The waveforms extracted by convolutional semi-NMF usually still need a bit of post-processing. For example, sometimes the model finds two waveforms for the same neuron. Alternatively, it may assign two neurons to the same waveform if their spike timing is highly correlated.

These types of errors can be addressed with a post-processing step to split or merge clusters. This step is not unique to spike sorting — it’s a common postprocessing step in many unsupervised clustering analyses. For spike sorting, we can bring extra domain knowledge to bear on the problem. For example, we expect the spatial footprints to be localized, and we expect the temporal profiles to have a single downward deflection. Modern libraries incorporate checks like these into the postprocessing steps.

Conclusion#

This chapter extended the previous one by allowing waveforms that extend in time. The generalized model is a form of convolutional semi-NMF. Along the way, we picked up some new skills:

  • Convolution and Cross-Correlation: the building blocks of many machine learning models, and we’ll return to them multiple times in this course.

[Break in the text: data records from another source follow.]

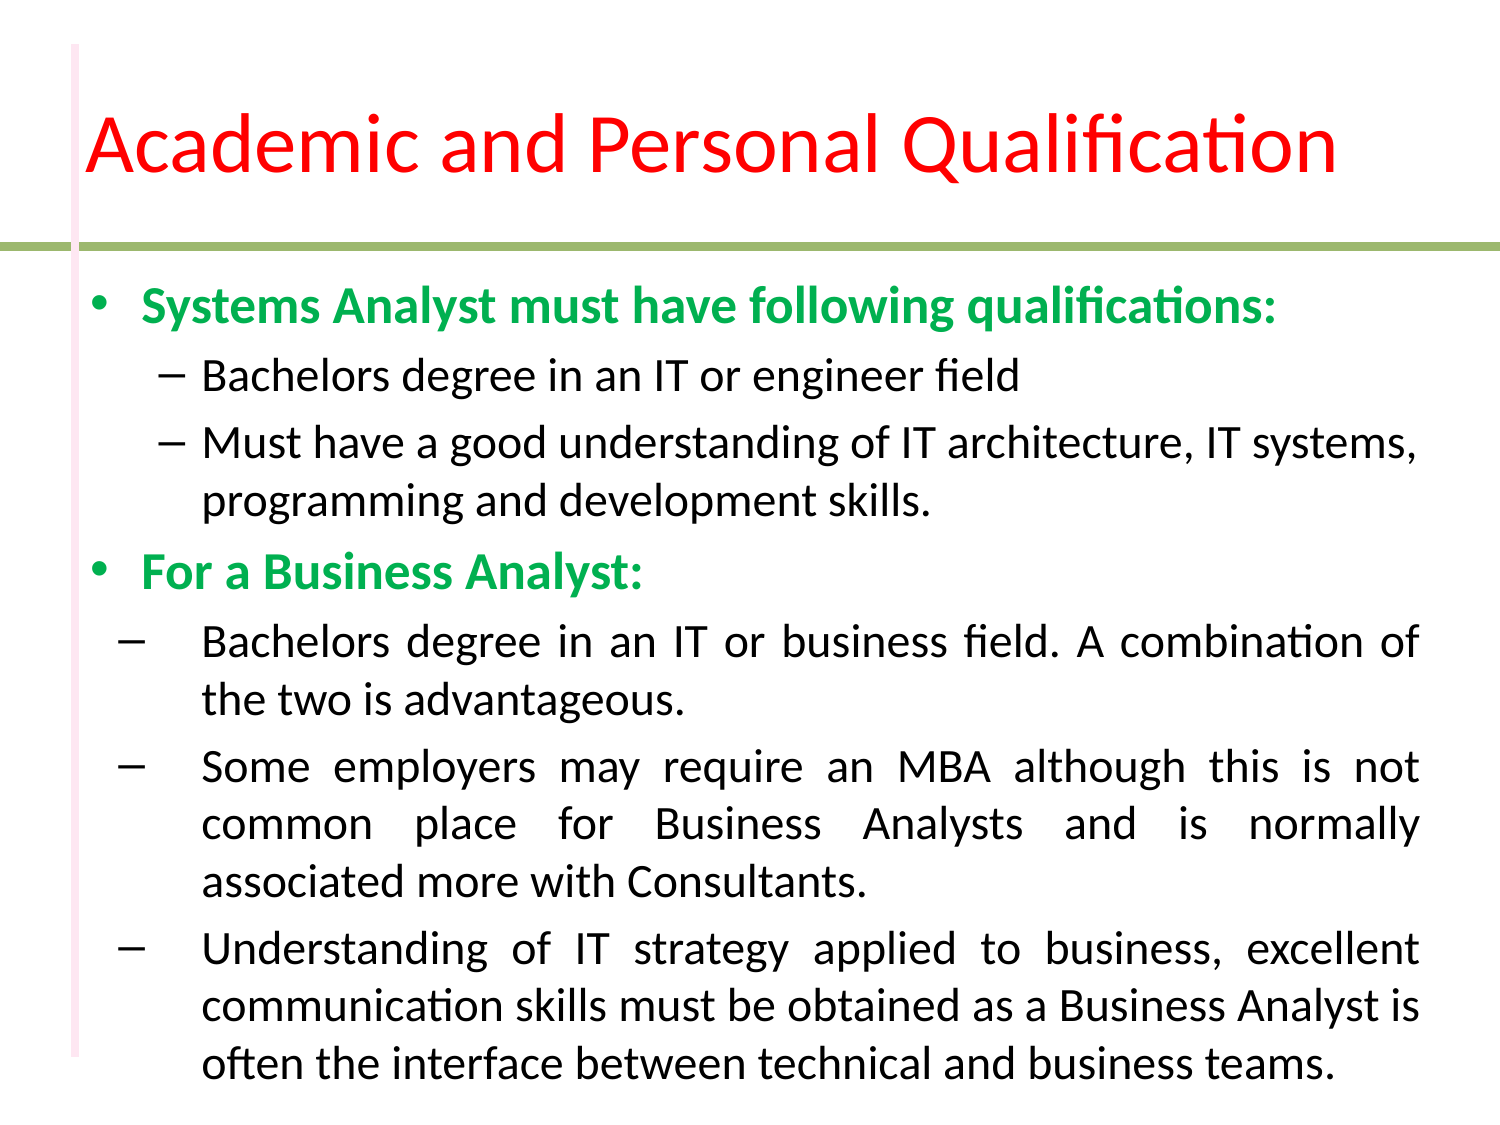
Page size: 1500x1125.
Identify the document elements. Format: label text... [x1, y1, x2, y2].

list Systems Analyst must have following qualifications: Bachelors degree in an IT or engineer field Must have a good understanding of IT architecture, IT systems, programming and development skills. For a Business Analyst: Bachelors degree in an IT or business field. A combination of the two is advantageous. Some employers may require an MBA although this is not common place for Business Analysts and is normally associated more with Consultants. Understanding of IT strategy applied to business, excellent communication skills must be obtained as a Business Analyst is often the interface between technical and business teams. [75, 262, 1438, 1100]
title Academic and Personal Qualification [0, 45, 1425, 233]
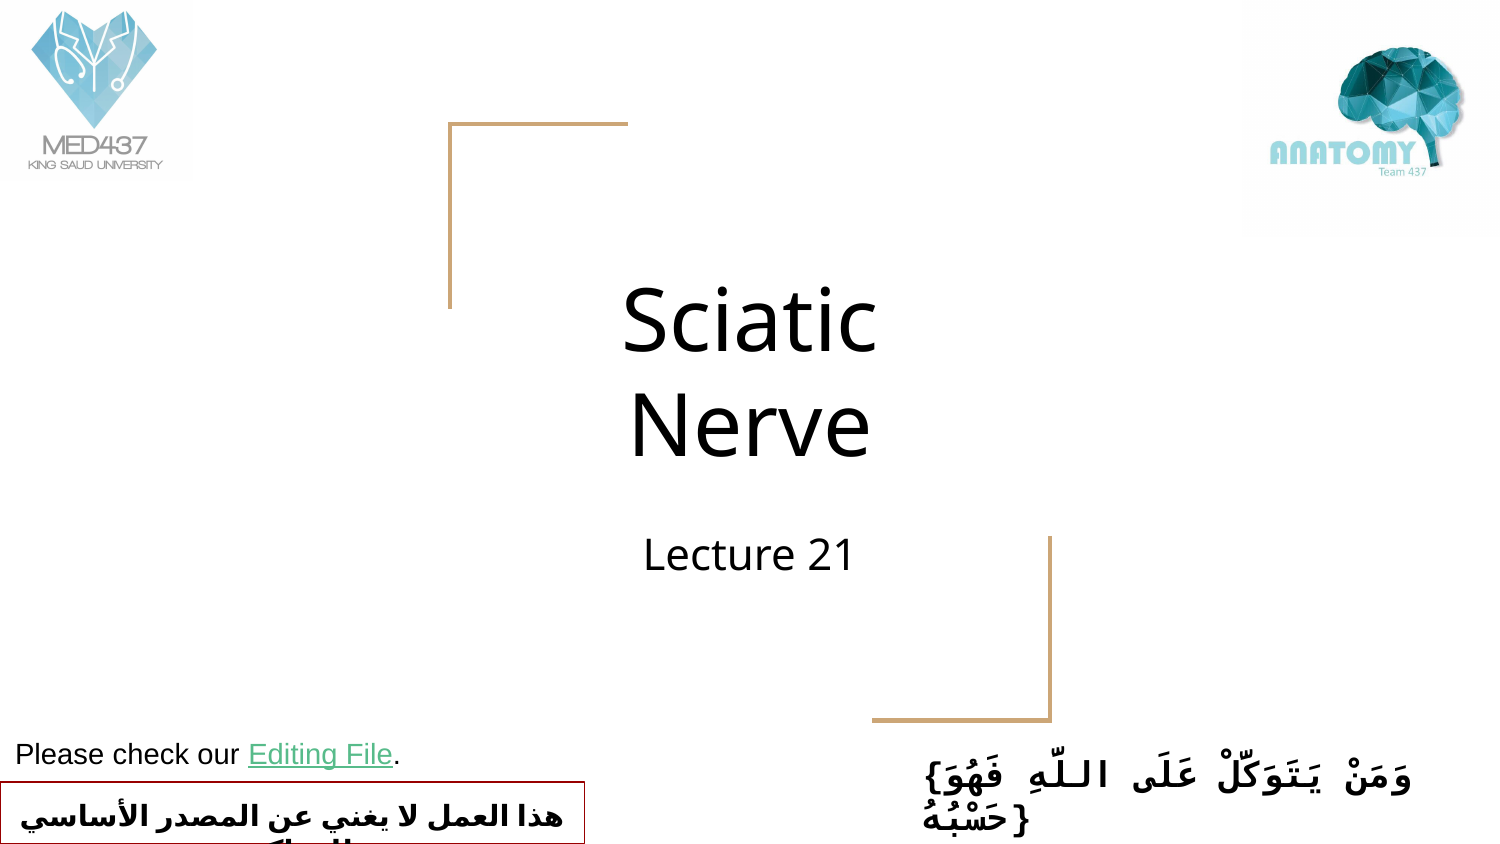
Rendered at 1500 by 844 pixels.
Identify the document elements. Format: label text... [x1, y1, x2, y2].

  • Frobenius norm and inner product: basic tools for dealing with matrix-valued variables

  • Singular value decomposition: a crucial matrix factorization with lots of applications in low-rank approximation.

  • More MAP estimation! by now, you’re quite familiar with framing estimation problems as maximizing the log probability and then deriving coordinate ascent algorithms. Here, the coordinate updates were particularl interesting, as they involved making some simplifying assumptions and optimizing over manifolds of low-rank matrices.

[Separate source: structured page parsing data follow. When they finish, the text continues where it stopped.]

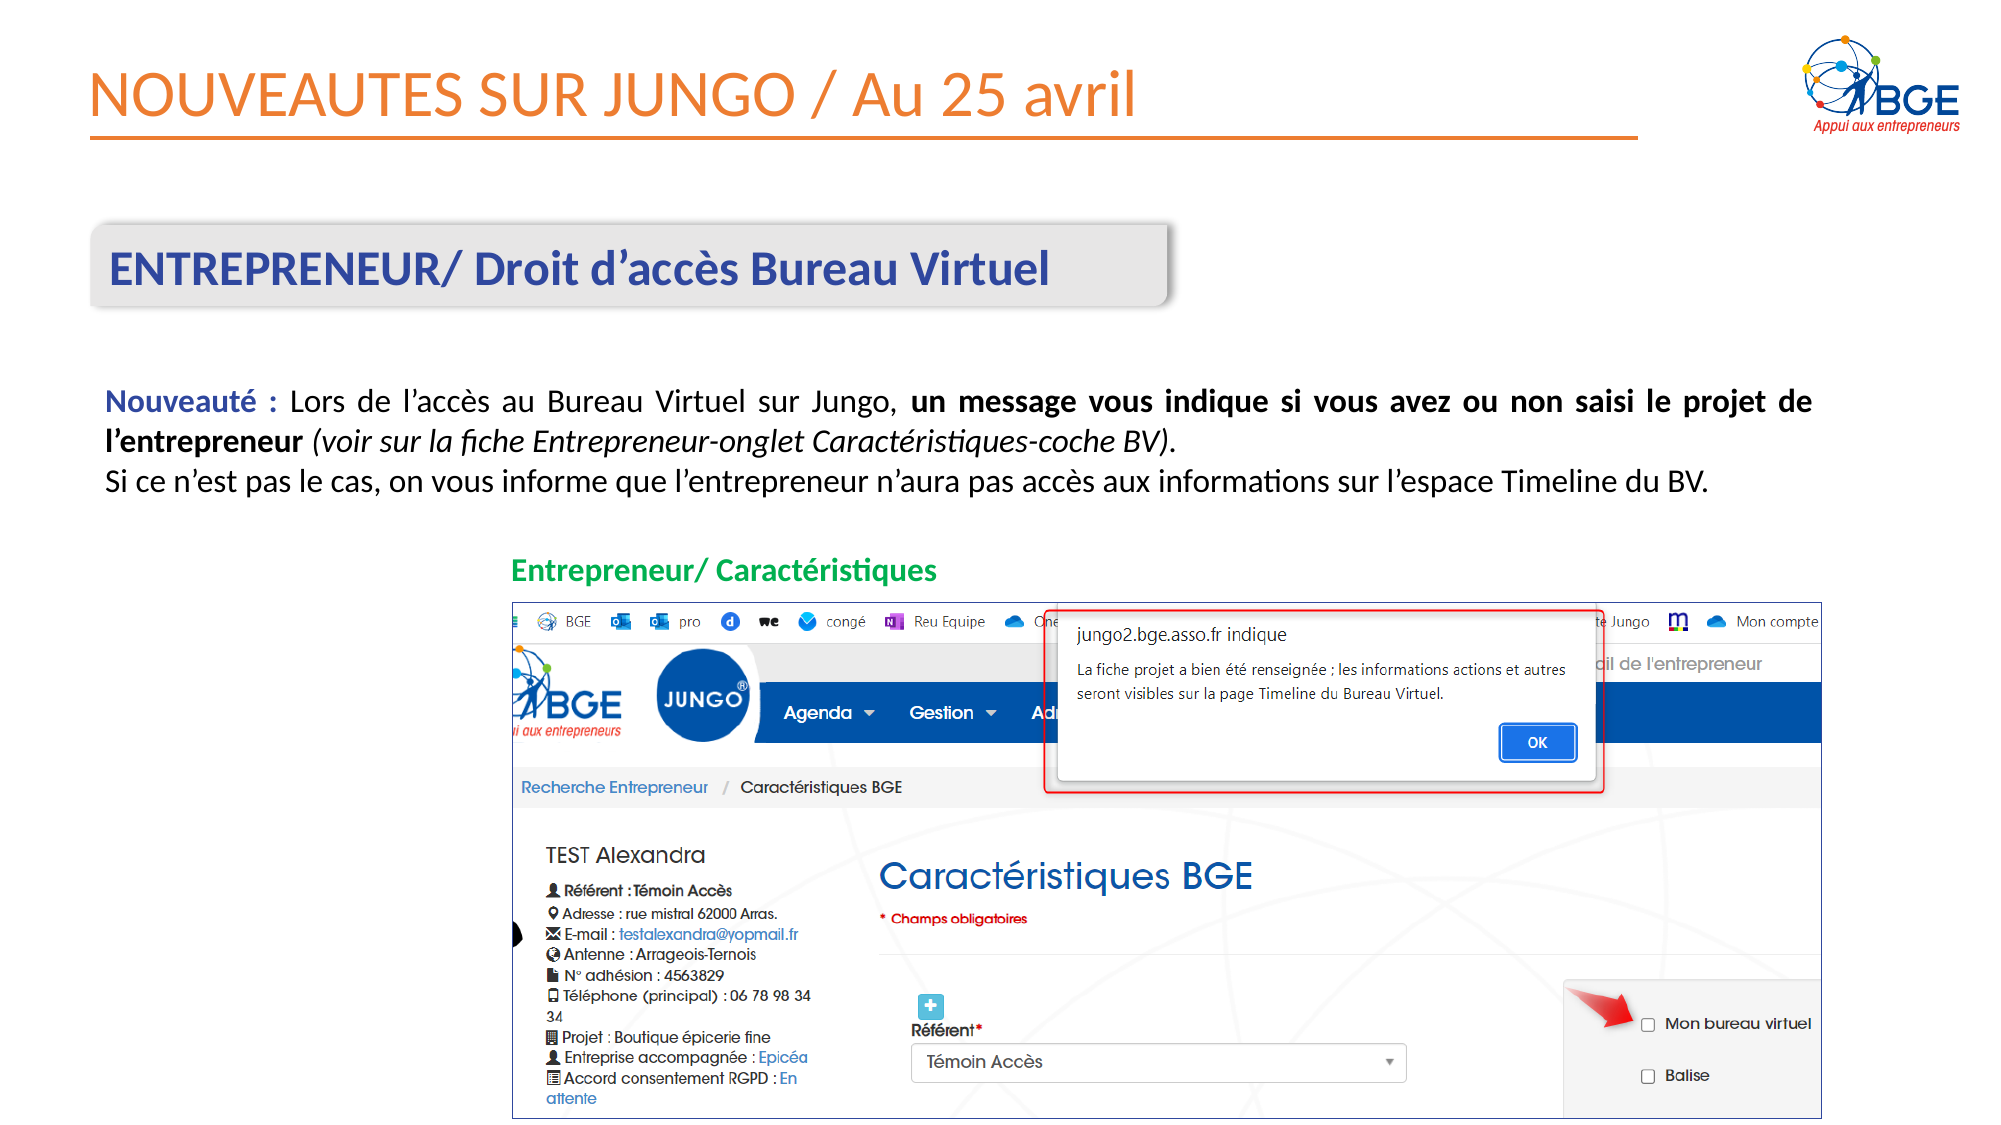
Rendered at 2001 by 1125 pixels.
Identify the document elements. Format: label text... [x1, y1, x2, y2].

text_box Entrepreneur/ Caractéristiques [496, 540, 1031, 595]
picture [1789, 31, 1971, 148]
text_box Nouveauté : Lors de l’accès au Bureau Virtuel sur Jungo, un message vous indique si vous avez ou non saisi le projet de l’entrepreneur (voir sur la fiche Entrepreneur-onglet Caractéristiques-coche BV). Si ce n’est pas le cas, on vous informe que l’entrepreneur n’aura pas accès aux informations sur l’espace Timeline du BV. [87, 366, 1832, 513]
text_box NOUVEAUTES SUR JUNGO / Au 25 avril [73, 42, 1491, 138]
picture [511, 602, 1822, 1119]
text_box ENTREPRENEUR/ Droit d’accès Bureau Virtuel [89, 223, 1169, 308]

Next time, we’ll consider an analogous problem for working with calcium imaging data. Many of the models and tools we’ve developed will transfer.

Further reading#

The algorithm presented in this chapter is similar to Kilosort [Pachitariu et al., 2016, Steinmetz et al., 2021]. The exact algorithms employed by Kilosort change from version to version, but the convolutional generative model is central. Complete details of Kilosort and the differences from one version to the next can be found in Pachitariu et al. [2023].

Of course, there are other spike sorting algorithms and implementations as well, like YASS [Lee et al., 2020] and MountainSort [Chung et al., 2017]. Each has its own unique aspects, and it is interesting to compare and contrast different methods. For Neuropixels users, Kilosort appears to be the go-to method.

Is spike sorting really necessary though? For some questions of interest, like population decoding or state space analysis, it may not be. For example, Deng et al. [2015] showed improved performance using a “clusterless” decoding approach that uses extracted spike waveforms but does not try to assign them neuron labels. Similarly, Trautmann et al. [2019] showed that you can identify low dimensional states and dynamics from electrophysiological recordings without spike sorting. However, if your scientific objectives involve understanding individual neurons’ coding properties, then spike sorting is a necessary step.